The expected answer is the complete listing, reproduced character for character.

*** Begin section ***

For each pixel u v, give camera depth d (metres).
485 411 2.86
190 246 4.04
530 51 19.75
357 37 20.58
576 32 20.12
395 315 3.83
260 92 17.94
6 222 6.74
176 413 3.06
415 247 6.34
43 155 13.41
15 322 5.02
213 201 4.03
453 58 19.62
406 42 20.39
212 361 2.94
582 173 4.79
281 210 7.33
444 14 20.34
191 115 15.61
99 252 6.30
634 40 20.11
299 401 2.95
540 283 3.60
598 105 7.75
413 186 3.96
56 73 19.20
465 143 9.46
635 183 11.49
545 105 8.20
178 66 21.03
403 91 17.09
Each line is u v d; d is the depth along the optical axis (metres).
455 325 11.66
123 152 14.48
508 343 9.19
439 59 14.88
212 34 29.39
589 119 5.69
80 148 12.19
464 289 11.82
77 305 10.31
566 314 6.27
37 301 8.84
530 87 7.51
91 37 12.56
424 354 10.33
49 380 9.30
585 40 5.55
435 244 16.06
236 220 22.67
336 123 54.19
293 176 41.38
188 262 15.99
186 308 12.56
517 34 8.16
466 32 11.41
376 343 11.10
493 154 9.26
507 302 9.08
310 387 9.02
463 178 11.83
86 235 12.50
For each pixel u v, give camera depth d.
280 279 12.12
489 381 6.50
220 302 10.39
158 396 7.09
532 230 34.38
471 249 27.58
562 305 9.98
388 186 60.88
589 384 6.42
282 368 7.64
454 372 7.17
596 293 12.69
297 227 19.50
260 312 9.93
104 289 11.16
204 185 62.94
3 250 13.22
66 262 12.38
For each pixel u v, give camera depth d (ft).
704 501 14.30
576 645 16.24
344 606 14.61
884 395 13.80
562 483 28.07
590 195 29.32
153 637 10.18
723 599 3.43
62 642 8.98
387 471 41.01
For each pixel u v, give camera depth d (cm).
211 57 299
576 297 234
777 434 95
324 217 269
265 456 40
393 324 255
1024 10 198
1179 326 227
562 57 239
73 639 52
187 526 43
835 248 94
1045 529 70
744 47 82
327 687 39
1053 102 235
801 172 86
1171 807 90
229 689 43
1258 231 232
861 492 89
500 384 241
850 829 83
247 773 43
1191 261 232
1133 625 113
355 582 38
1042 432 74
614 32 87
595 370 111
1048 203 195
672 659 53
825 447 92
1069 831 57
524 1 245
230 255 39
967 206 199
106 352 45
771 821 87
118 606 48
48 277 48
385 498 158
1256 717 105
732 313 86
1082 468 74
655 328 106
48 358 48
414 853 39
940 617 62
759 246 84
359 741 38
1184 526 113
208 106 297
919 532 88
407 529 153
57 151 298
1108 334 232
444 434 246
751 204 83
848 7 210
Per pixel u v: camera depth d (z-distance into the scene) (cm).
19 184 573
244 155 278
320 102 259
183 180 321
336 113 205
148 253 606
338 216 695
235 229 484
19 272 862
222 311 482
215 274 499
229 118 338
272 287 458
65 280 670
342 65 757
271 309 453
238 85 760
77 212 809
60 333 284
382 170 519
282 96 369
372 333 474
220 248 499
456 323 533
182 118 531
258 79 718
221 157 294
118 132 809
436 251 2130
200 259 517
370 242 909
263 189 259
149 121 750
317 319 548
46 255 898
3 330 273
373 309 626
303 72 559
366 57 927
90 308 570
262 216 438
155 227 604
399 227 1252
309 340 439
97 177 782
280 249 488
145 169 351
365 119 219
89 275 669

*** End section ***

Task answer:
For each pixel u v, give camera depth d (metres).
485 411 2.86
190 246 4.04
530 51 19.75
357 37 20.58
576 32 20.12
395 315 3.83
260 92 17.94
6 222 6.74
176 413 3.06
415 247 6.34
43 155 13.41
15 322 5.02
213 201 4.03
453 58 19.62
406 42 20.39
212 361 2.94
582 173 4.79
281 210 7.33
444 14 20.34
191 115 15.61
99 252 6.30
634 40 20.11
299 401 2.95
540 283 3.60
598 105 7.75
413 186 3.96
56 73 19.20
465 143 9.46
635 183 11.49
545 105 8.20
178 66 21.03
403 91 17.09
Each line is u v d; d is the depth along the optical axis (metres).
455 325 11.66
123 152 14.48
508 343 9.19
439 59 14.88
212 34 29.39
589 119 5.69
80 148 12.19
464 289 11.82
77 305 10.31
566 314 6.27
37 301 8.84
530 87 7.51
91 37 12.56
424 354 10.33
49 380 9.30
585 40 5.55
435 244 16.06
236 220 22.67
336 123 54.19
293 176 41.38
188 262 15.99
186 308 12.56
517 34 8.16
466 32 11.41
376 343 11.10
493 154 9.26
507 302 9.08
310 387 9.02
463 178 11.83
86 235 12.50
For each pixel u v, give camera depth d.
280 279 12.12
489 381 6.50
220 302 10.39
158 396 7.09
532 230 34.38
471 249 27.58
562 305 9.98
388 186 60.88
589 384 6.42
282 368 7.64
454 372 7.17
596 293 12.69
297 227 19.50
260 312 9.93
104 289 11.16
204 185 62.94
3 250 13.22
66 262 12.38
For each pixel u v, give camera depth d (ft).
704 501 14.30
576 645 16.24
344 606 14.61
884 395 13.80
562 483 28.07
590 195 29.32
153 637 10.18
723 599 3.43
62 642 8.98
387 471 41.01
For each pixel u v, give camera depth d (cm).
211 57 299
576 297 234
777 434 95
324 217 269
265 456 40
393 324 255
1024 10 198
1179 326 227
562 57 239
73 639 52
187 526 43
835 248 94
1045 529 70
744 47 82
327 687 39
1053 102 235
801 172 86
1171 807 90
229 689 43
1258 231 232
861 492 89
500 384 241
850 829 83
247 773 43
1191 261 232
1133 625 113
355 582 38
1042 432 74
614 32 87
595 370 111
1048 203 195
672 659 53
825 447 92
1069 831 57
524 1 245
230 255 39
967 206 199
106 352 45
771 821 87
118 606 48
48 277 48
385 498 158
1256 717 105
732 313 86
1082 468 74
655 328 106
48 358 48
414 853 39
940 617 62
759 246 84
359 741 38
1184 526 113
208 106 297
919 532 88
407 529 153
57 151 298
1108 334 232
444 434 246
751 204 83
848 7 210
Per pixel u v: camera depth d (z-distance into the scene) (cm).
19 184 573
244 155 278
320 102 259
183 180 321
336 113 205
148 253 606
338 216 695
235 229 484
19 272 862
222 311 482
215 274 499
229 118 338
272 287 458
65 280 670
342 65 757
271 309 453
238 85 760
77 212 809
60 333 284
382 170 519
282 96 369
372 333 474
220 248 499
456 323 533
182 118 531
258 79 718
221 157 294
118 132 809
436 251 2130
200 259 517
370 242 909
263 189 259
149 121 750
317 319 548
46 255 898
3 330 273
373 309 626
303 72 559
366 57 927
90 308 570
262 216 438
155 227 604
399 227 1252
309 340 439
97 177 782
280 249 488
145 169 351
365 119 219
89 275 669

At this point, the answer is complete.